There are known limitations to accelerometer-based activity estimates. In general, accelerometers capture walking and jogging better than other activities (4), and the nature of the activity may affect reliabilities. Accelerometers need to be taken off before swimming, and they do not accurately estimate bicycling because of lack of hip movement while cycling. However, based on self report there were low rates of these activities in this sample (data not shown). Reliability of estimates could also be influenced by the accuracy of the monitor (17) and completeness of staff training, both of which received substantial attention in this trial. While compliance rates were high across all data collection sites, some of our analyses were conducted on a subsample with the highest compliance. This subsample was larger (n=637) than most samples previously used to examine reliability with adults and is one of the largest reported samples of overweight and obese adults with accelerometer data. While this paper did not test the impact of different wear time instructions, we did examine how data processing decisions affect reliability and sample size. As such, we believe these results are applicable to future study designs.

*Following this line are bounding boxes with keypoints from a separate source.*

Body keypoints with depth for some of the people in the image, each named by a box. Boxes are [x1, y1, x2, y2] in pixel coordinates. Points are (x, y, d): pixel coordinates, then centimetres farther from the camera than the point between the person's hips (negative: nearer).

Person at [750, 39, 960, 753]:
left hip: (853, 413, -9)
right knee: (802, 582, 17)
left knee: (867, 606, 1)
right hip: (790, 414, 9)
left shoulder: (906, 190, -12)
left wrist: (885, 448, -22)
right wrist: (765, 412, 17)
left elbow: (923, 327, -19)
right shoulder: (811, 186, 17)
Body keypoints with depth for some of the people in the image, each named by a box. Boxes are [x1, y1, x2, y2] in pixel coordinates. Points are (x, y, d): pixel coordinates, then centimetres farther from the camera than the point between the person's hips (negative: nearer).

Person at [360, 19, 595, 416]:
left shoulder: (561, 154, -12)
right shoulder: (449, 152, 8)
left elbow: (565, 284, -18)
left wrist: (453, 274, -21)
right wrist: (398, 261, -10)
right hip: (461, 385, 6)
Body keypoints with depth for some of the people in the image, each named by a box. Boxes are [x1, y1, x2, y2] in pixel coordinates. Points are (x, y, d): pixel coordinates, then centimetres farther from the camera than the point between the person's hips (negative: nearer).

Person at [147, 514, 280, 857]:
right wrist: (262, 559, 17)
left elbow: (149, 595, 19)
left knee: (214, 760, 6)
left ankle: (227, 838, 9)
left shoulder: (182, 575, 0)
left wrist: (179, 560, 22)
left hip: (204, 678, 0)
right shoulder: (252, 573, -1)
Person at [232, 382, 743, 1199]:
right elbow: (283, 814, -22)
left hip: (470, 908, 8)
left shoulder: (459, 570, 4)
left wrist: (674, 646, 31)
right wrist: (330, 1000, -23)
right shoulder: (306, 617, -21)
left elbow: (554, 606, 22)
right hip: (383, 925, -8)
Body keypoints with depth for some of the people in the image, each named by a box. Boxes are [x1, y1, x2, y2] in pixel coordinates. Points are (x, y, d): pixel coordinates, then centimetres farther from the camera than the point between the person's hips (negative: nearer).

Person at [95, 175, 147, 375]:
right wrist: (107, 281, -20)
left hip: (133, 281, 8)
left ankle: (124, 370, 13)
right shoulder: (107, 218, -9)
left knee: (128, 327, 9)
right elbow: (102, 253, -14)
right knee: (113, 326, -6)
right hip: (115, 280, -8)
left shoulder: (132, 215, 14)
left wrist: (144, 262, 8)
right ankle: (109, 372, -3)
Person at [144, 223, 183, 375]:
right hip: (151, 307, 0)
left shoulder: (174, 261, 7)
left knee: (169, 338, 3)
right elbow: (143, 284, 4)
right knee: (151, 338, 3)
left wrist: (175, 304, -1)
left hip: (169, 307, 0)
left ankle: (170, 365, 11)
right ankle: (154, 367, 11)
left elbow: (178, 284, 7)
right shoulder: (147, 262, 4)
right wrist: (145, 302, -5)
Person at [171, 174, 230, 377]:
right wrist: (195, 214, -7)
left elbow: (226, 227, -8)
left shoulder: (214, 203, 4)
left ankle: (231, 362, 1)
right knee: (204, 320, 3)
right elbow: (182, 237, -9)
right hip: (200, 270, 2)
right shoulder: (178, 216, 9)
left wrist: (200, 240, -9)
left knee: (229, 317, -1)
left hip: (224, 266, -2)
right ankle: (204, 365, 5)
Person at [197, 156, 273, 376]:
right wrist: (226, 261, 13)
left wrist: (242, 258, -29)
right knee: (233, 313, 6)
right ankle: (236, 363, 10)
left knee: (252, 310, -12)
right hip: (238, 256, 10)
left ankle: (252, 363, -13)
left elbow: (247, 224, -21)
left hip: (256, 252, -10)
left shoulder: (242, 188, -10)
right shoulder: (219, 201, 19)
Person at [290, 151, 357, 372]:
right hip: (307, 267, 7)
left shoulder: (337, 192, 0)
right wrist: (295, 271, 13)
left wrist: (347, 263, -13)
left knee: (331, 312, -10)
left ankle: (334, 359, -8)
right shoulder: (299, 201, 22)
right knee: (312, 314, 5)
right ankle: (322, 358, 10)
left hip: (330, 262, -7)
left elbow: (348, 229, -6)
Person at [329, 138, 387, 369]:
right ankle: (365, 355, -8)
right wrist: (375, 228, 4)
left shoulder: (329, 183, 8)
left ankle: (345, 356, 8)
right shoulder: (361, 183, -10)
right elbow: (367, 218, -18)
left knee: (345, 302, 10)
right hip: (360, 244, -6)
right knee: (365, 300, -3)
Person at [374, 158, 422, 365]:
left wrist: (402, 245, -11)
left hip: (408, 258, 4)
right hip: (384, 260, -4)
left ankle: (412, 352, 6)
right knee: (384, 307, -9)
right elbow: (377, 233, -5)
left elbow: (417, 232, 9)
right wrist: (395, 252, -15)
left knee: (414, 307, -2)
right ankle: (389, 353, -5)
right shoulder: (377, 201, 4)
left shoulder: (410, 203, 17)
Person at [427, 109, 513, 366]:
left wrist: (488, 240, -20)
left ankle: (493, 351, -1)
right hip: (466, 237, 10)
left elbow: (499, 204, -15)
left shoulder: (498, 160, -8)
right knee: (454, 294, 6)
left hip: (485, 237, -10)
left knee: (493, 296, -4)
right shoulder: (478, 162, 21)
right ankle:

This paper examined the relationship between wear time requirements and optimal use of data collected when developing reliable physical activity estimates. More stringent (longer) wear time requirements resulted in lower sample sizes without a significant increase in reliability. It has been suggested that researchers seek a balance between feasibility and what is needed to answer the research question at hand (16). Using 4 days of data with ≥ 6 hours·day−1 of wear time optimized both ICC and sample size. Hence, we believe it resulted in the most reasonable estimation of MVPA and bout MVPA in both the Pre and Post Phase 1 samples. These results should help guide future efforts to use accelerometers in estimating MVPA in diverse overweight and obese samples.
Acknowledgements
This study was supported by grants 5-U01 HL68734, 5-U01 HL68676, 5-U01 HL68790, 5-U01 HL68920, and 5-HL68955 from the National Heart, Lung, Blood Institute. The results of the present study do not constitute endorsement by ACSM.